### Set task:
Write out the lines below word for word, leaving out the pictures.

### Extracted records:
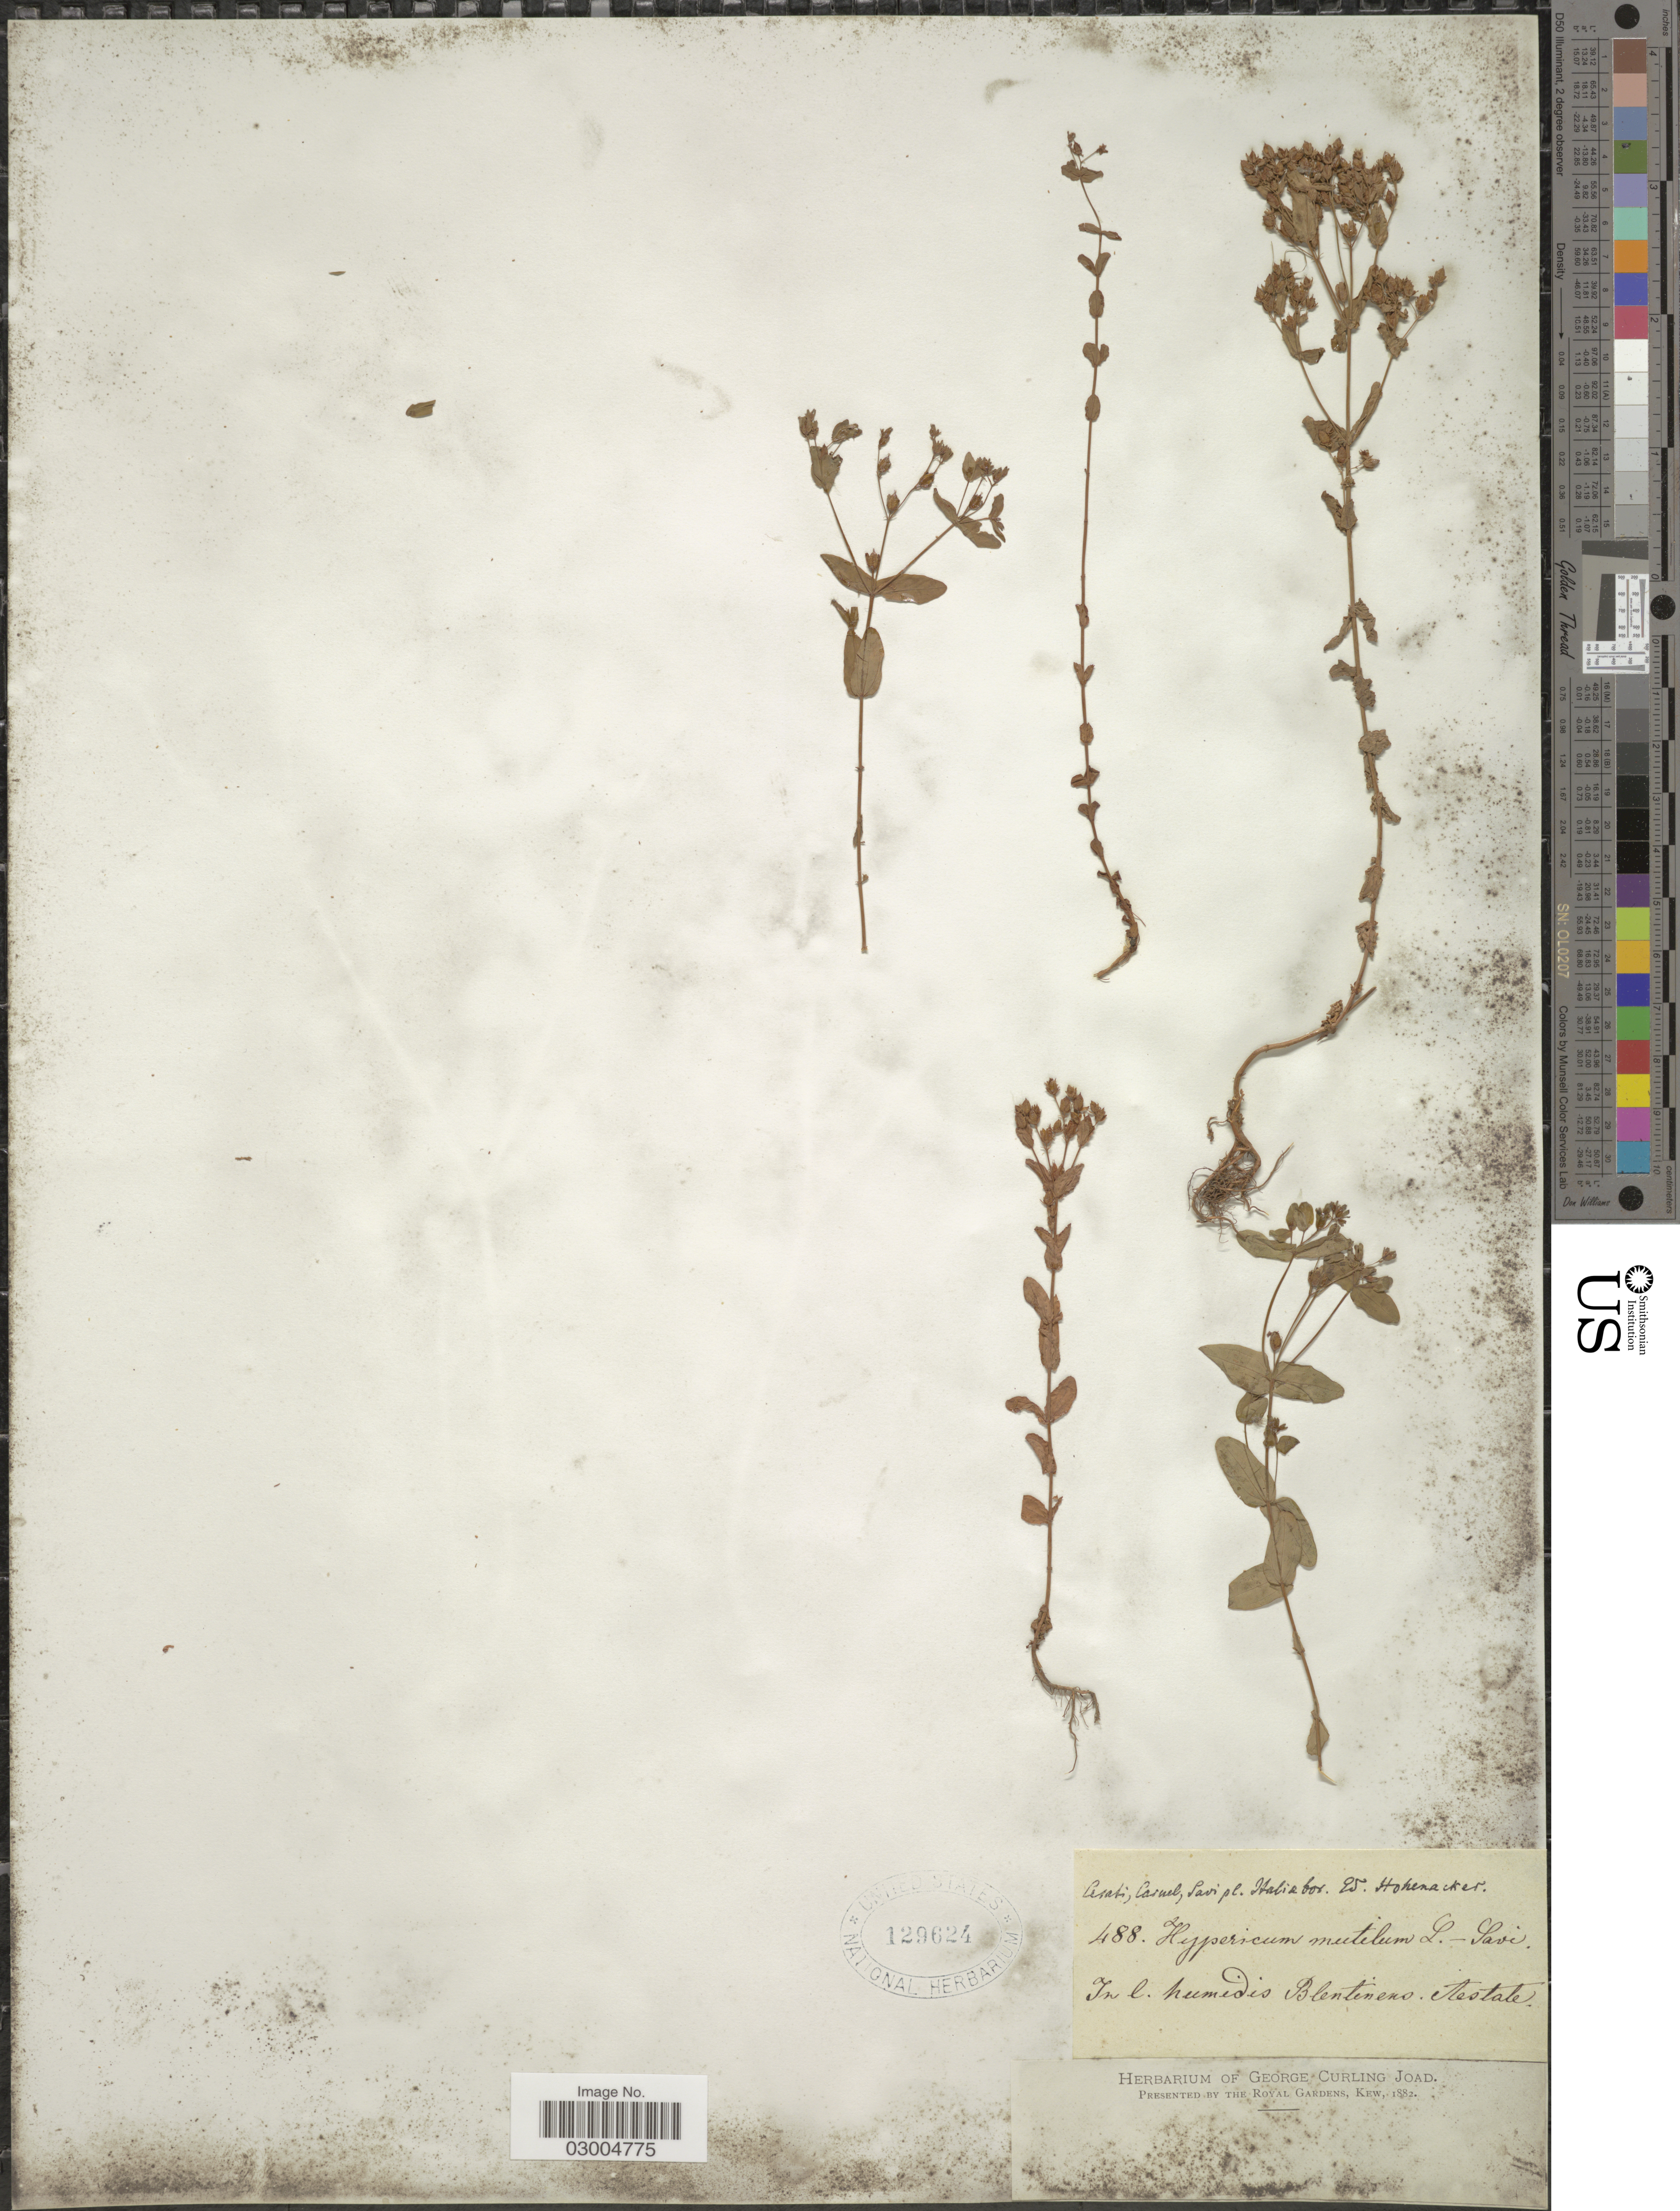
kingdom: Plantae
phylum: Tracheophyta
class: Magnoliopsida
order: Malpighiales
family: Hypericaceae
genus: Hypericum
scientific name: Hypericum mutilum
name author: L.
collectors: Hohenacker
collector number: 488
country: Italy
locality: Italia bor. In l. humidis Blentinens. Aestate [interpreted].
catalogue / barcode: US 129624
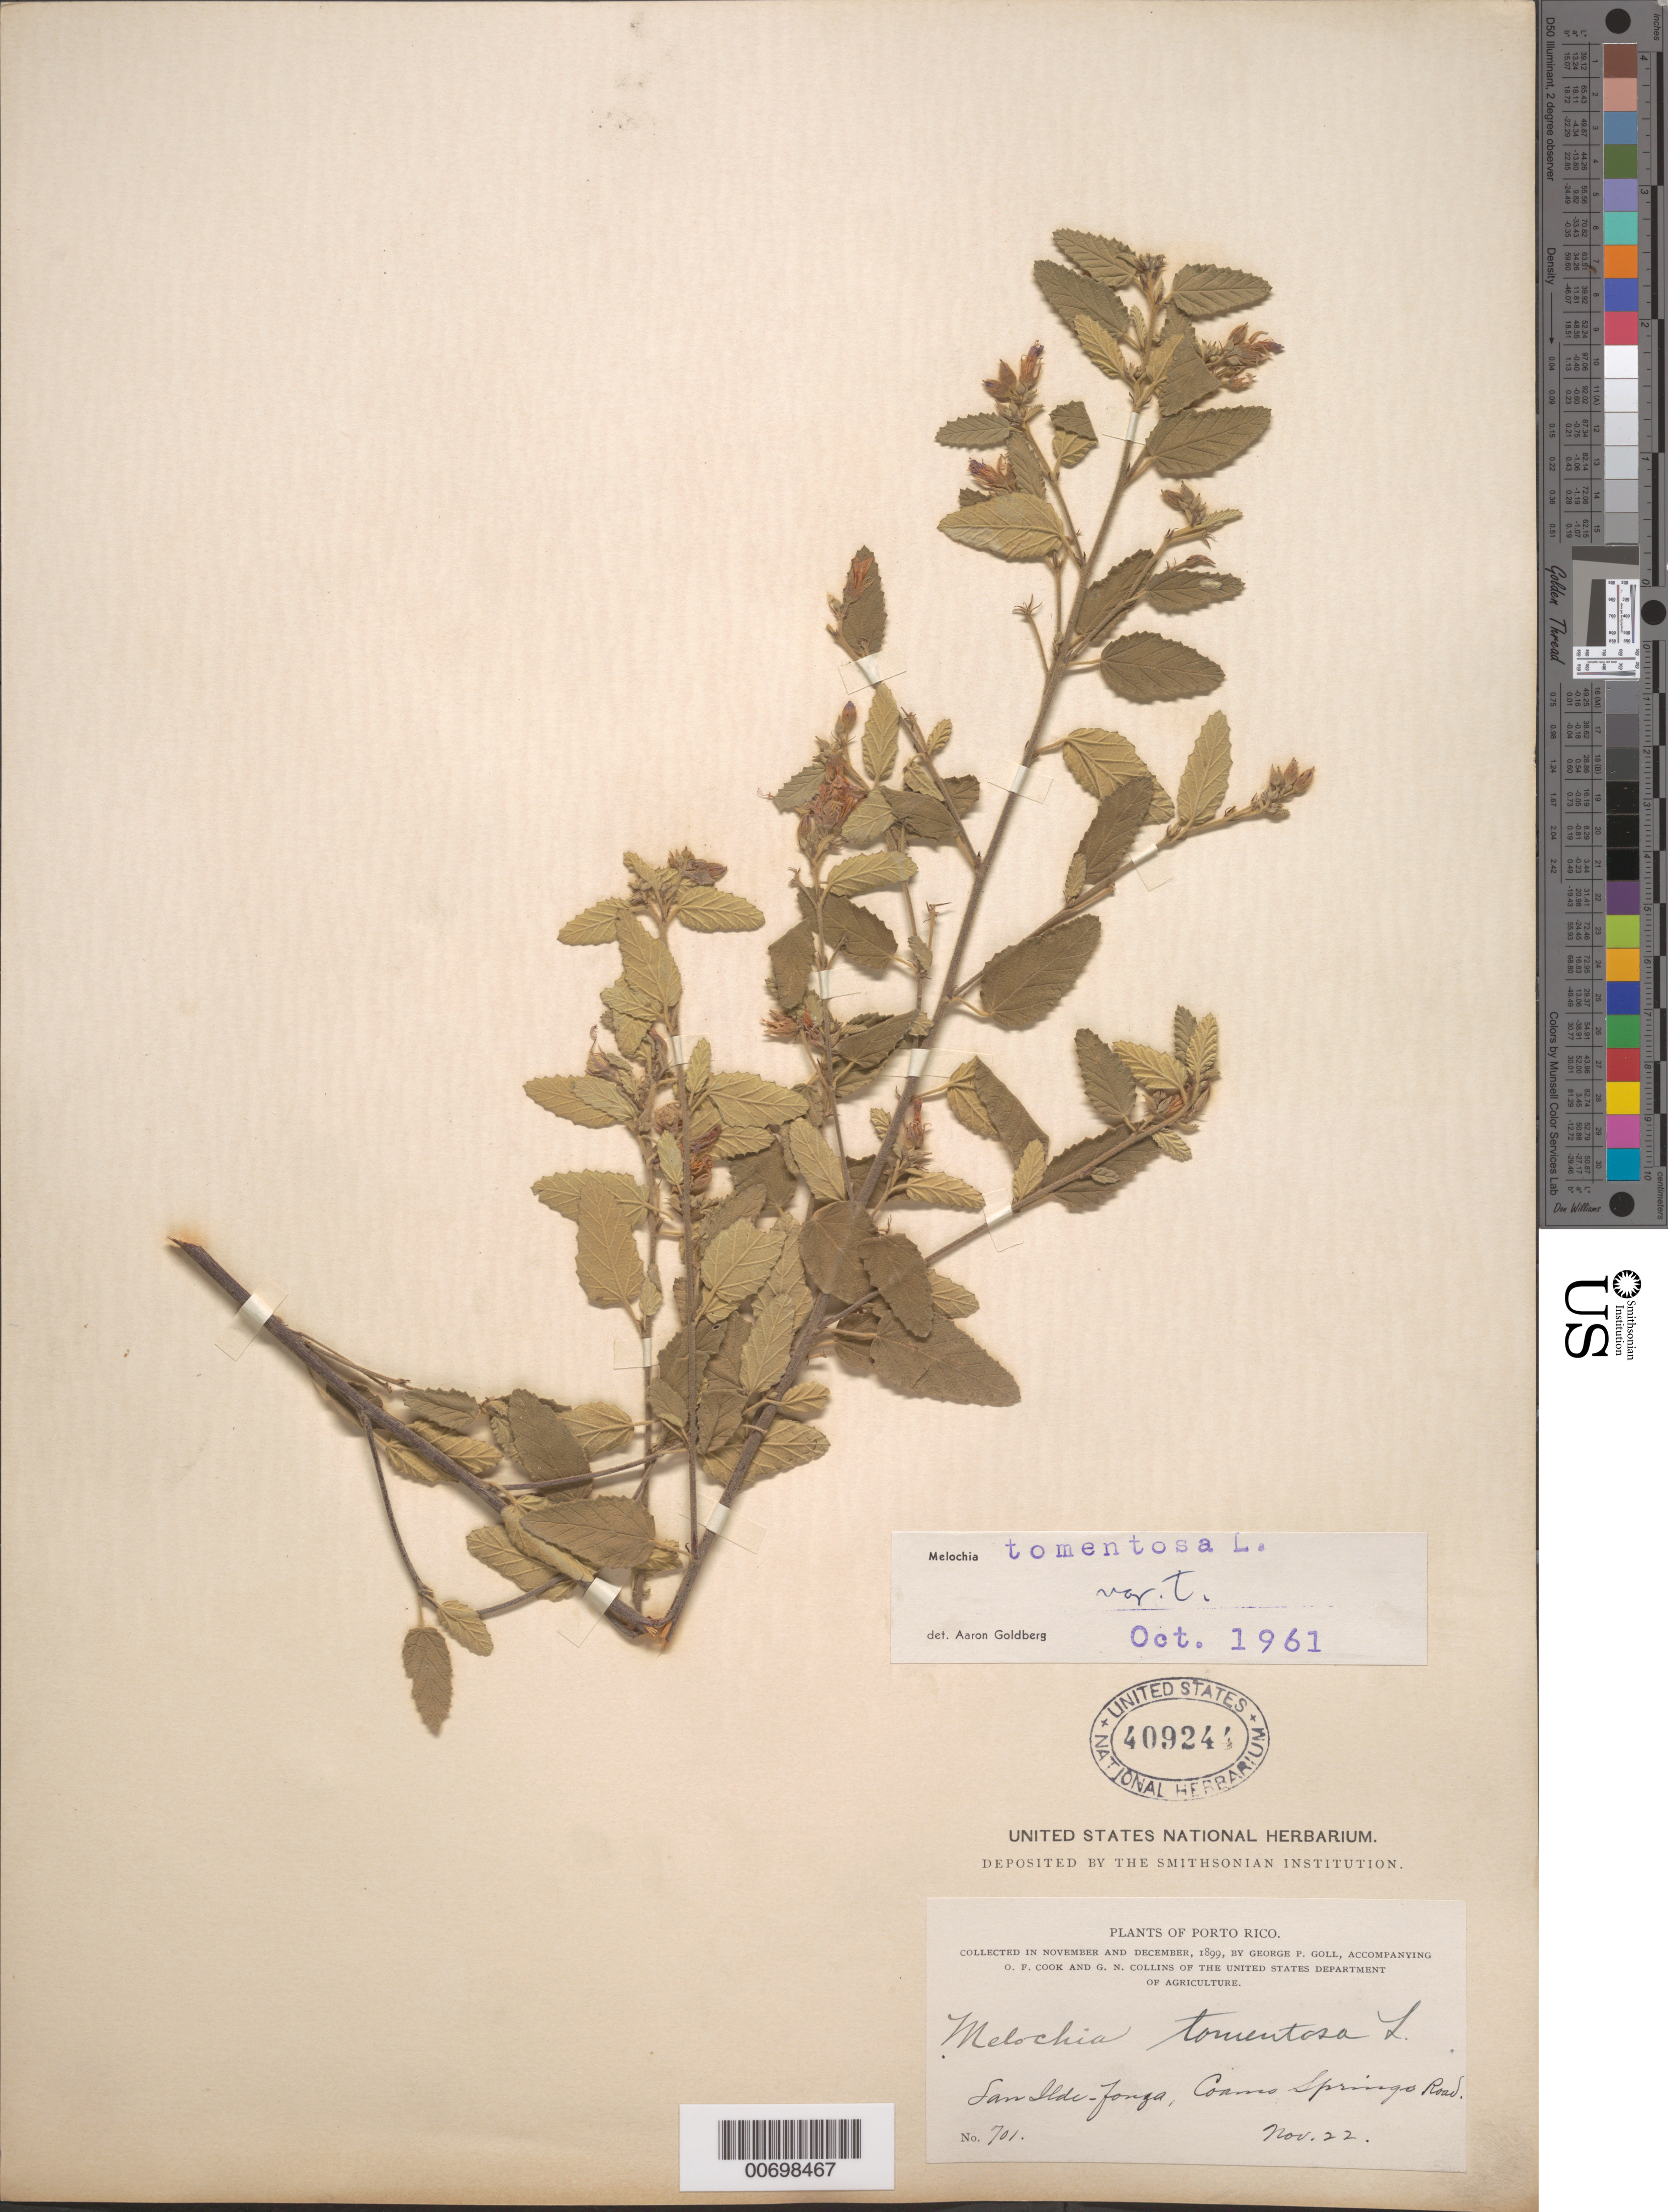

### Response:
kingdom: Plantae
phylum: Tracheophyta
class: Magnoliopsida
order: Malpighiales
family: Hypericaceae
genus: Hypericum
scientific name: Hypericum mutilum
name author: L.
collectors: Hohenacker
collector number: 488
country: Italy
locality: Italia bor. In l. humidis Blentinens. Aestate [interpreted].
catalogue / barcode: US 129624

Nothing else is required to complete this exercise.